Chapter 10, Getting the Most Out of Kettle – 9 recipes
This part works with some of the commonly needed features (e-mail and logging) as well as building sample data sets, and using Kettle to read meta information on jobs and transformations via files or Kettle’s database repository.
Chapter 11, Utilizing Visualization Tools in Kettle – 4 recipes
This chapter explains how to work with plugins and focuses on DataCleaner, AgileBI, and Instaview, an Enterprise feature that allows for fast analysis of data sources.

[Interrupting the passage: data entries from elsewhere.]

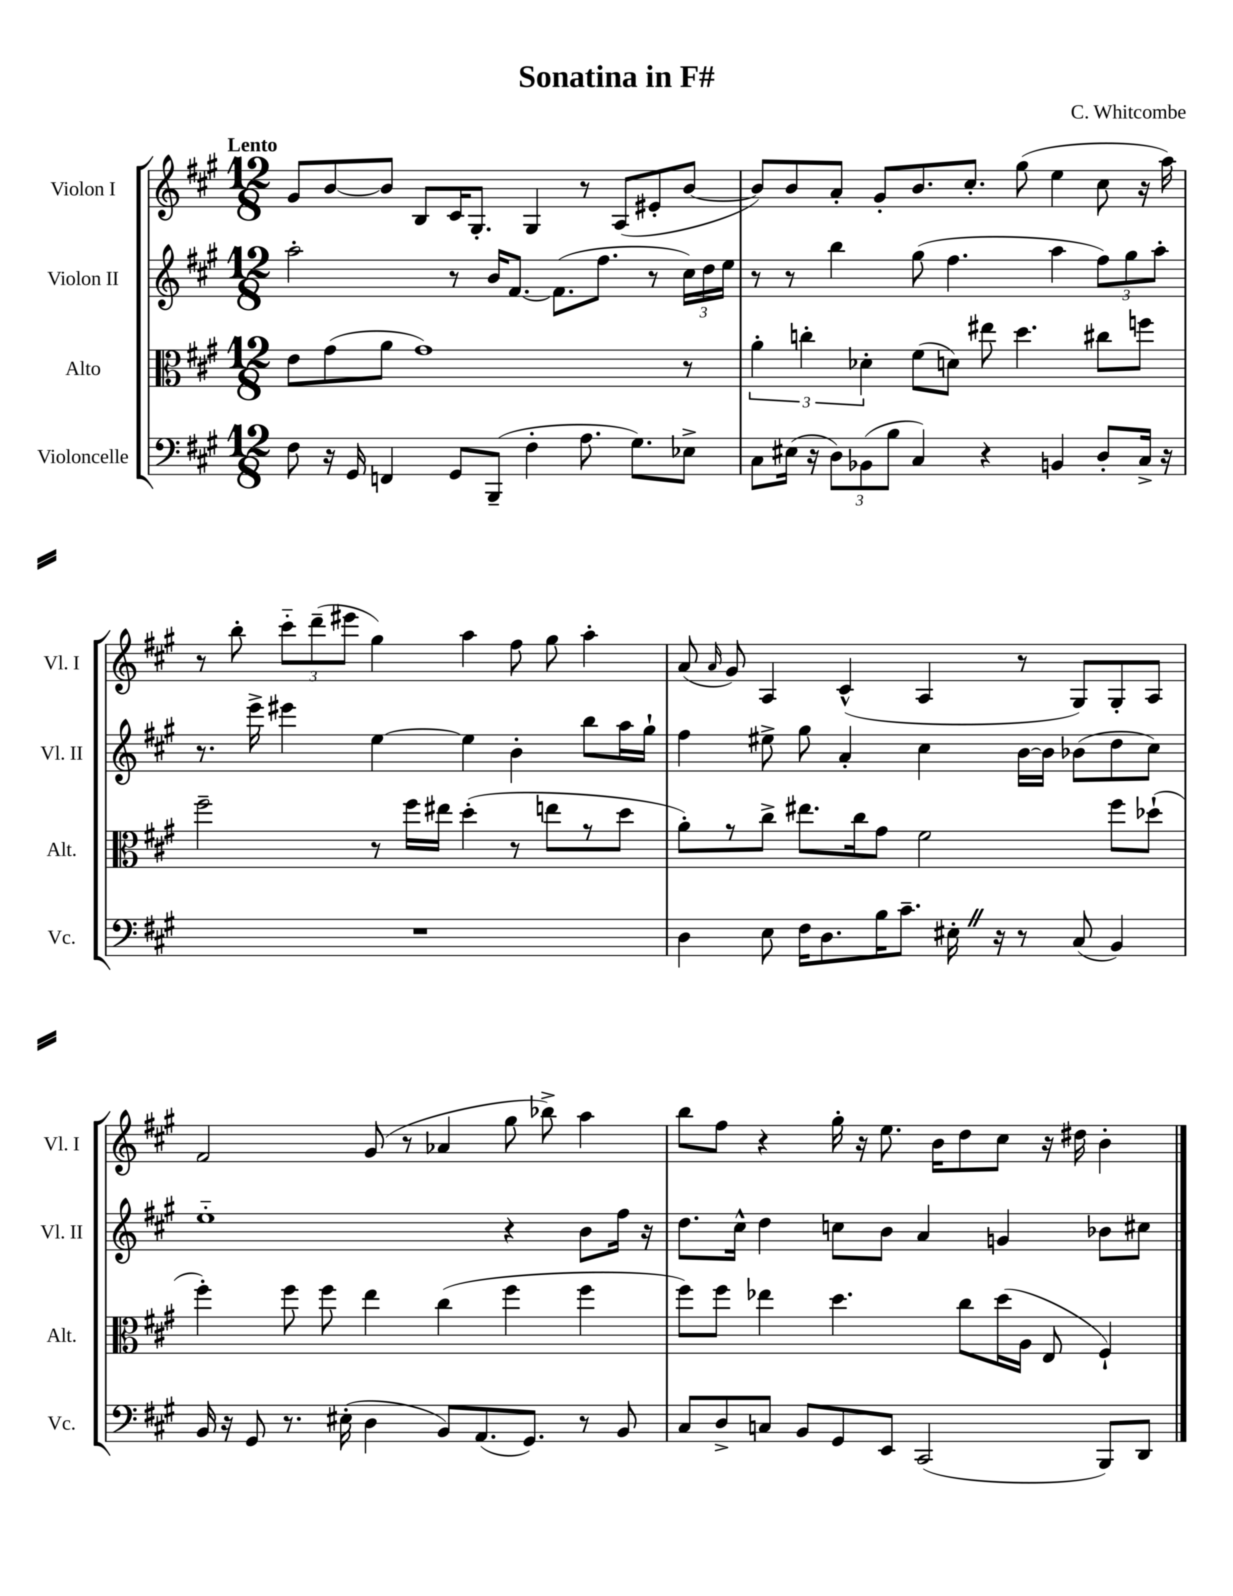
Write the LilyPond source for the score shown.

\header { title = "Sonatina in F#" composer = "C. Whitcombe" }
<<
\new StaffGroup <<
\new Staff = "s0" \with { instrumentName = "Violon I" shortInstrumentName = "Vl. I" } {
    \clef treble \key a \major \numericTimeSignature \time 12/8 \tempo "Lento"
    \autoBeamOff gis'8[ b'8~ b'8] b8[ cis'16 gis8.]-. gis4 r8 a8[( eis'8-. b'8]~ |
    b'8[) b'8 a'8]-. gis'8[-. b'8. cis''8.]-. gis''8( e''4 cis''8 r16 a''16) |
    r8 b''8-. \tuplet 3/2 { cis'''8[-_ d'''8--( eis'''8] } gis''4) a''4 fis''8 gis''8 a''4-. |
    a'8( \grace { a'16 } gis'8) a4 cis'4-^( a4 r8 gis8[) gis8-. a8] |
    fis'2 gis'8( r8 aes'4 gis''8 bes''8->) a''4 |
    b''8[ fis''8] r4 gis''16-. r16 e''8. b'16[ d''8 cis''8] r16 dis''16 b'4-. \bar "|." |
}
\new Staff = "s1" \with { instrumentName = "Violon II" shortInstrumentName = "Vl. II" } {
    \clef treble \key a \major \numericTimeSignature \time 12/8
    \autoBeamOff a''2-. r8 b'16[ fis'8.]~ fis'8.[( fis''8.] r8 \tuplet 3/2 { cis''16[) d''16 e''16] } |
    r8 r8 b''4 gis''8( fis''4. a''4 \tuplet 3/2 { fis''8[) gis''8 a''8]-. } |
    r8. e'''16-> eis'''4 e''4~ e''4 b'4-. b''8[ a''16 gis''16]-! |
    fis''4 eis''8-> gis''8 a'4-. cis''4 b'16[~ b'16] bes'8[( d''8 cis''8]) |
    e''1-_ r4 b'8[ fis''16] r16 |
    d''8.[ cis''16]-^ d''4 c''8[ b'8] a'4 g'4 bes'8[ cis''8] \bar "|." |
}
\new Staff = "s2" \with { instrumentName = "Alto" shortInstrumentName = "Alt." } {
    \clef alto \key a \major \numericTimeSignature \time 12/8
    \autoBeamOff e'8[ gis'8( a'8] gis'1) r8 |
    \tuplet 3/2 { a'4-. c''4-. des'4-. } fis'8[( d'8]) eis''8 d''4. cis''8[ f''8] |
    fis''2-- r8 fis''16[ eis''16] d''4-.( r8 e''8[ r8 d''8] |
    a'8[-.) r8 cis''8]-> eis''8.[ cis''16 gis'8] fis'2 fis''8[ des''8]-!( |
    fis''4-.) fis''8 fis''8 e''4 cis''4( fis''4 fis''4 |
    fis''8[) fis''8] ees''4 d''4. cis''8[ d''16( a16] e8 fis4-!) \bar "|." |
}
\new Staff = "s3" \with { instrumentName = "Violoncelle" shortInstrumentName = "Vc." } {
    \clef bass \key a \major \numericTimeSignature \time 12/8
    \autoBeamOff fis8 r16 gis,16 f,4 gis,8[ b,,8]--( fis4-. a8. gis8.[) ees8]-> |
    cis8[ eis16]( r16 \tuplet 3/2 { d8[) bes,8( b8] } cis4) r4 b,4 d8[-. cis16]-> r16 |
    R1. |
    d4 e8 fis16[ d8. b16 cis'8.]-- eis16-. \once \override BreathingSign.text = \markup { \musicglyph "scripts.caesura.straight" } \breathe r16 r8 cis8( b,4) |
    b,16 r16 gis,8 r8. eis16-.( d4 b,8[) a,8.( gis,8.]) r8 b,8 |
    cis8[ d8-> c8] b,8[ gis,8 e,8] cis,2( b,,8[) d,8] \bar "|." |
}
>>
>>
\layout { \context { \Score \remove "Bar_number_engraver" } }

Chapter 12, Data Analytics – 3 recipes
This part shows us how to work with the various analytical tools built into Kettle, focusing on statistics gathering steps and building datasets for Weka (Pentaho Data Mining tool), you will also read data from a SAS datafile.
Appendix A, Data Structures, shows the different data structures used throughout the book.
Appendix B, References, provides a list of books and other resources that will help you
connect with the rest of the Pentaho community and learn more about Kettle and the other
tools that are part of the Pentaho suite.